-- Text block --
·····
What’s at stake is real money and real risk. Between 80% and 90% of newly generated enterprise data is unstructured — invoices, contracts, receipts, forms, scanned PDFs — yet only a fraction of organisations extract it reliably, according to Market.us. Get the architecture wrong and you either overpay a managed vendor for volume you don’t have, or you sink an ML engineer’s salary into a self-hosted pipeline that never reaches the break-even that justifies it.

This guide does three things. It maps the three real paths — buy a managed IDP layer, call an OCR API, or self-host open weights. It normalises every vendor’s pricing to a single unit an SMB actually cares about, the cost to process one invoice end-to-end. And it puts a number on the pivot point: the volume above which building starts to beat buying. Every figure is vendor-stated or third-party-sourced as of June 26, 2026, and benchmark claims are flagged as directional where the vendor itself says so.

Key takeaways

01
Build vs buy is a volume question, not a values question.The self-hosting break-even sits at roughly 50,000–100,000 pages a month with a dedicated ML engineer on staff, per Mavik Labs and Spheron. Below that, engineering overhead erases the per-page savings.
02
Cheap managed APIs pushed the break-even higher.Mistral OCR 4 sells OCR-plus-structure at about $0.004 a page ($0.002 via the Batch API). At those rates the math that used to favour building only flips at much larger volumes than the classic rule of thumb.
03
Normalise to cost-per-invoice, not cost-per-page.Runs, pages, and operations are not fungible. Nanonets prices per run, OCR APIs per page, Rossum as a flat subscription. Our proprietary table converts all of them to one comparable unit across four volume tiers.
04
Self-hosted compute is a floor, not a total.The ~$7.27 per 10,000 pages L40S figure excludes ML salary, fine-tuning, infrastructure maintenance, and uptime — maintenance alone is estimated at 5× the initial development cost. Always price the floor and the overhead.
·····
-- Data for processing --

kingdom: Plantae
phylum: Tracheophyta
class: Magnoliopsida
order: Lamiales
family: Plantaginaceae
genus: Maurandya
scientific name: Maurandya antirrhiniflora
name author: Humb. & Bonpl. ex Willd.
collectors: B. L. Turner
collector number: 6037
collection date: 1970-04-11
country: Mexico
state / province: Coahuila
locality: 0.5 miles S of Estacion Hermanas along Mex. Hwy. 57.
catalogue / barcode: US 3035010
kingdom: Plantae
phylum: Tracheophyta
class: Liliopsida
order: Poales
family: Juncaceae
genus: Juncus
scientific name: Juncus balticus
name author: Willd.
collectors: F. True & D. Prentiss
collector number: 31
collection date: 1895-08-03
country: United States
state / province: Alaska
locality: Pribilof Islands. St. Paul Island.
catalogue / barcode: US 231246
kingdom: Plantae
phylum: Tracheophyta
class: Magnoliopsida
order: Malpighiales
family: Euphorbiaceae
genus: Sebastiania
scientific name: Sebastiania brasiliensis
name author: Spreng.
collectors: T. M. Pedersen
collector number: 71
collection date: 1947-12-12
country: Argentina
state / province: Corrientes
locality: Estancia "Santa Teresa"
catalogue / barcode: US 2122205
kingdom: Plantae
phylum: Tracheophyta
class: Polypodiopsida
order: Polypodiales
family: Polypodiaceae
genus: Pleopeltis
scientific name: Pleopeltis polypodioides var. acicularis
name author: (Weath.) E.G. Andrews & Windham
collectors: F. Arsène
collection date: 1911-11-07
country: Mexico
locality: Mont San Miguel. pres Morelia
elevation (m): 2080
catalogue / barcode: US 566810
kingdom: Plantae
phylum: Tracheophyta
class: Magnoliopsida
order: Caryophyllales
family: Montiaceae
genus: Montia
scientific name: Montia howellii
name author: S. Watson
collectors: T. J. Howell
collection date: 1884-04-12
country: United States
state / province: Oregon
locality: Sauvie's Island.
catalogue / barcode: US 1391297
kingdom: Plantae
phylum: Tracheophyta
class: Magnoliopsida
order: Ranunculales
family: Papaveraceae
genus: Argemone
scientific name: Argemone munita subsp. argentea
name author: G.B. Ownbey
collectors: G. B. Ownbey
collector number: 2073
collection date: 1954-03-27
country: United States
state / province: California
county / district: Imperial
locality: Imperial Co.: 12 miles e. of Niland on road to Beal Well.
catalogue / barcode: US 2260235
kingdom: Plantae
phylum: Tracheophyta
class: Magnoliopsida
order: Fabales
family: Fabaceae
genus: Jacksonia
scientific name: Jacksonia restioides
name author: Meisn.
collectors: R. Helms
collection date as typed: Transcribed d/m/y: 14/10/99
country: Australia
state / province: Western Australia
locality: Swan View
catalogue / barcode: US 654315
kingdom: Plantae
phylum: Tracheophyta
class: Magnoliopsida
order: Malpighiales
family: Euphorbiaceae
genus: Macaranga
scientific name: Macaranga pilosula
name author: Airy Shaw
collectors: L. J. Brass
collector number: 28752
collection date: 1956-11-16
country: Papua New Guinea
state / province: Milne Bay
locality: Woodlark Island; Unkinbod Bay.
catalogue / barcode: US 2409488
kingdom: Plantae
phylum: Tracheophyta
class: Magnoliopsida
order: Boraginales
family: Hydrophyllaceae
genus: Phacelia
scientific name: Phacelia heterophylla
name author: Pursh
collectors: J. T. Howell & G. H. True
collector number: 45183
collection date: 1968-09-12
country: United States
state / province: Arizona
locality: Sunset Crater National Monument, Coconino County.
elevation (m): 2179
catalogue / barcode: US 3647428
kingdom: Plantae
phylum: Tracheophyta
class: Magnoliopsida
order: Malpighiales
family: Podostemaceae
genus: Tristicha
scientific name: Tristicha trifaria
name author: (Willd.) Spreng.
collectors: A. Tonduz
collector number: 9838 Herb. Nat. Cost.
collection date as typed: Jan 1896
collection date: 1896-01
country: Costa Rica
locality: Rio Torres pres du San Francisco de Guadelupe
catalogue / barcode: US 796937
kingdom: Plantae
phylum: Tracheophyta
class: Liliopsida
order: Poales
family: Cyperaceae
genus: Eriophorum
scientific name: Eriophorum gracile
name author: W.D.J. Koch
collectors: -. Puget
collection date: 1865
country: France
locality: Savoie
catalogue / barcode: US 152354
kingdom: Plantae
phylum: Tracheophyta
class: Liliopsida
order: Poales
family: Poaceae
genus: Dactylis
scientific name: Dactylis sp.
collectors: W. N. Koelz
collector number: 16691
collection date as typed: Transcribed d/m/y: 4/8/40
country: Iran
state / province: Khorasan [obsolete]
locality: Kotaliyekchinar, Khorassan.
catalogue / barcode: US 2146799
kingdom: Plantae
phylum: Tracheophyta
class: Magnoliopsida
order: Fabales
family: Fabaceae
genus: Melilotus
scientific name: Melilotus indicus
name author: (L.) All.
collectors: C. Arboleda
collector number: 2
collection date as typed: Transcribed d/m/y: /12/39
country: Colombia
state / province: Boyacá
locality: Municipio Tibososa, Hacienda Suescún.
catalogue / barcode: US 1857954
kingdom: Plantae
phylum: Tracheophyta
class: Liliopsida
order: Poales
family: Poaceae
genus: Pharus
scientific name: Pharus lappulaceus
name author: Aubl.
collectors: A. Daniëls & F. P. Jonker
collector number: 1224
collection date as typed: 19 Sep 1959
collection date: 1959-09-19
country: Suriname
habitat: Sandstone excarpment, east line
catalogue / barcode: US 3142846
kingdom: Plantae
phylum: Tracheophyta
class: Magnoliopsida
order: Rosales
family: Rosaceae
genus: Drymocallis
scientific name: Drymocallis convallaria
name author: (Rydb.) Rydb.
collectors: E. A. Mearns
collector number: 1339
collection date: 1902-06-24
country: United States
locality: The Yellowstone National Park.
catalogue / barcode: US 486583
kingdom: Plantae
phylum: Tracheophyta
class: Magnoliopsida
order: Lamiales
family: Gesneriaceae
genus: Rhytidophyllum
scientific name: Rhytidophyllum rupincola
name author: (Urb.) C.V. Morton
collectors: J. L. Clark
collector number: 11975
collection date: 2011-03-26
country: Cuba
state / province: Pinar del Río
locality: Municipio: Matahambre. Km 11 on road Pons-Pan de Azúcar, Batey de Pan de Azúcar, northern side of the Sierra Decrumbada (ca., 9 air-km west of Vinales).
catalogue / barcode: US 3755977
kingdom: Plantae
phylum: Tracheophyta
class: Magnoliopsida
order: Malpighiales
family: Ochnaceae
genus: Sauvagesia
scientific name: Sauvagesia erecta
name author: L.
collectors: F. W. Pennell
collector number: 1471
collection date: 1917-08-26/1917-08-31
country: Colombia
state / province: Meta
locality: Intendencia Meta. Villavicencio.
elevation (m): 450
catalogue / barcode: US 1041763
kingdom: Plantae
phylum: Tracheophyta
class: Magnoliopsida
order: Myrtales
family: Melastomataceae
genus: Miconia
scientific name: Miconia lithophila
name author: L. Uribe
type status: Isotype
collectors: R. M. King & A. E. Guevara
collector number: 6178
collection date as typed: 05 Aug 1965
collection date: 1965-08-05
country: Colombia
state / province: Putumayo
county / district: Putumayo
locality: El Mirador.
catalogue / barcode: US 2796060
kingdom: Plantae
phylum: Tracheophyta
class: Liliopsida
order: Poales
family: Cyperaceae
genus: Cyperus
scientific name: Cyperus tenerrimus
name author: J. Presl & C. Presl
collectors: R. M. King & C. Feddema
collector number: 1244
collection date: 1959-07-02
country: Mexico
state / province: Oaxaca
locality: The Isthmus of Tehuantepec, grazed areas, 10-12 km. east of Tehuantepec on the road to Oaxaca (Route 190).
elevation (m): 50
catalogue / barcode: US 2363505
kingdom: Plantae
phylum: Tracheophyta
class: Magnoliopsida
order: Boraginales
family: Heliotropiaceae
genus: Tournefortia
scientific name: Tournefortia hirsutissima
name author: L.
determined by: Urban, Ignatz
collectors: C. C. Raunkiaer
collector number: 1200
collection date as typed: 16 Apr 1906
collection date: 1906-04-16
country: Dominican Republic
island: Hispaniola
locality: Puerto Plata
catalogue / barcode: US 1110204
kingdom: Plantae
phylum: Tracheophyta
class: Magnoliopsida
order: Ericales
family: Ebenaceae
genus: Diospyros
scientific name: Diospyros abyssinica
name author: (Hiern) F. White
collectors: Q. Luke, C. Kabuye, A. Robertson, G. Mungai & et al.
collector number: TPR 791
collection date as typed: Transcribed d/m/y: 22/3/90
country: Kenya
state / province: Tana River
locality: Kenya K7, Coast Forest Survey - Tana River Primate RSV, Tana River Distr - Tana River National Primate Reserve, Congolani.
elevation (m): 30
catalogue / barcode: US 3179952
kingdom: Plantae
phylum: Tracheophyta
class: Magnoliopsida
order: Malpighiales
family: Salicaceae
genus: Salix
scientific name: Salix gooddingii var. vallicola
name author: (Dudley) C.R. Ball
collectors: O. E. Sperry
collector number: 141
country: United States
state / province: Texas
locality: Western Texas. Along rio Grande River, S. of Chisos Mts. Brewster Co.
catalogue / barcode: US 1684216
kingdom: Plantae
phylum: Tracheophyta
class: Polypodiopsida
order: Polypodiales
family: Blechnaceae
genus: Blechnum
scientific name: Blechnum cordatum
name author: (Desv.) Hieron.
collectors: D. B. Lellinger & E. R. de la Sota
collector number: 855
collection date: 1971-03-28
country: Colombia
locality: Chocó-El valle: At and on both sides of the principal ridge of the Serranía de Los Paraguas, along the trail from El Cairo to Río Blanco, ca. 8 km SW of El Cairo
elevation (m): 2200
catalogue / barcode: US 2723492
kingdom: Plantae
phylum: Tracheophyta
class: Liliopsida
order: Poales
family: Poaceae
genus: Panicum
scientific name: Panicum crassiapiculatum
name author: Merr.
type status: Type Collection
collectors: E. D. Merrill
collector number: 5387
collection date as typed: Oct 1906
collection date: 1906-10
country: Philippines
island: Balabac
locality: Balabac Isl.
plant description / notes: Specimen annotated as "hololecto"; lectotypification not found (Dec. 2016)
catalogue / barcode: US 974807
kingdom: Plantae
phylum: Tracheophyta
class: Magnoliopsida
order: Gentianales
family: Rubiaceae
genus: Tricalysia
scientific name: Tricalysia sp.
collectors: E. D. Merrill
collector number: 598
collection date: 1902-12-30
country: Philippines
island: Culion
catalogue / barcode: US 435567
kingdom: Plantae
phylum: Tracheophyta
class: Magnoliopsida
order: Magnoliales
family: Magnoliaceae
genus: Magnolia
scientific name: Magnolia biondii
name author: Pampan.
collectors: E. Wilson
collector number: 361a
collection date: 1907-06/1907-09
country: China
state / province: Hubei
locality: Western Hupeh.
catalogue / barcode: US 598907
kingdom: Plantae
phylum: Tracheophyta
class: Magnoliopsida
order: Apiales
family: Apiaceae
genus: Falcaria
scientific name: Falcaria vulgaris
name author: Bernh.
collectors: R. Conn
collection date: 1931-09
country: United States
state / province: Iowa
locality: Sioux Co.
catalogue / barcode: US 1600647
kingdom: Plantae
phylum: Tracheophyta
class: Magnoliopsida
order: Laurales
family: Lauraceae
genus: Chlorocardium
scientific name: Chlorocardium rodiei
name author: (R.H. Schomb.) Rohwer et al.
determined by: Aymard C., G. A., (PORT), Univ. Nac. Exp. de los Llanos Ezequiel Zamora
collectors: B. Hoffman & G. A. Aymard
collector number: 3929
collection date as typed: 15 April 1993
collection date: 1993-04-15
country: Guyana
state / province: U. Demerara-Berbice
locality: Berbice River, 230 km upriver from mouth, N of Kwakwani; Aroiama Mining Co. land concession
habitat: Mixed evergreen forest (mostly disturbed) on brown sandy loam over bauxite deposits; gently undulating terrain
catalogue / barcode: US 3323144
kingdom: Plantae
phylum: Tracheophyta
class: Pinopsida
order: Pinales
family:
·····
-- Direction 1 --
Answer these questions about the guide on document extraction costs:
(a) What share of newly generated enterprise data is unstructured?
(b) At roughly how many pages a month does self-hosting break even when a dedicated ML engineer is on staff?
(c) How large is maintenance alone estimated to be, compared with the initial development cost?
-- Direction 2 --
Rewrite the records starting with the line with "order: Apiales" and going on through the line with "scientific name: Chlorocardium rodiei". Change "family" to "plant family" and leave everything else the same.
The records are unrelated to the text.

-- Task output 1 --
(a) Between 80% and 90%.
(b) Roughly 50,000–100,000 pages a month.
(c) 5× the initial development cost.

-- Task output 2 --
order: Apiales
plant family: Apiaceae
genus: Falcaria
scientific name: Falcaria vulgaris
name author: Bernh.
collectors: R. Conn
collection date: 1931-09
country: United States
state / province: Iowa
locality: Sioux Co.
catalogue / barcode: US 1600647
kingdom: Plantae
phylum: Tracheophyta
class: Magnoliopsida
order: Laurales
plant family: Lauraceae
genus: Chlorocardium
scientific name: Chlorocardium rodiei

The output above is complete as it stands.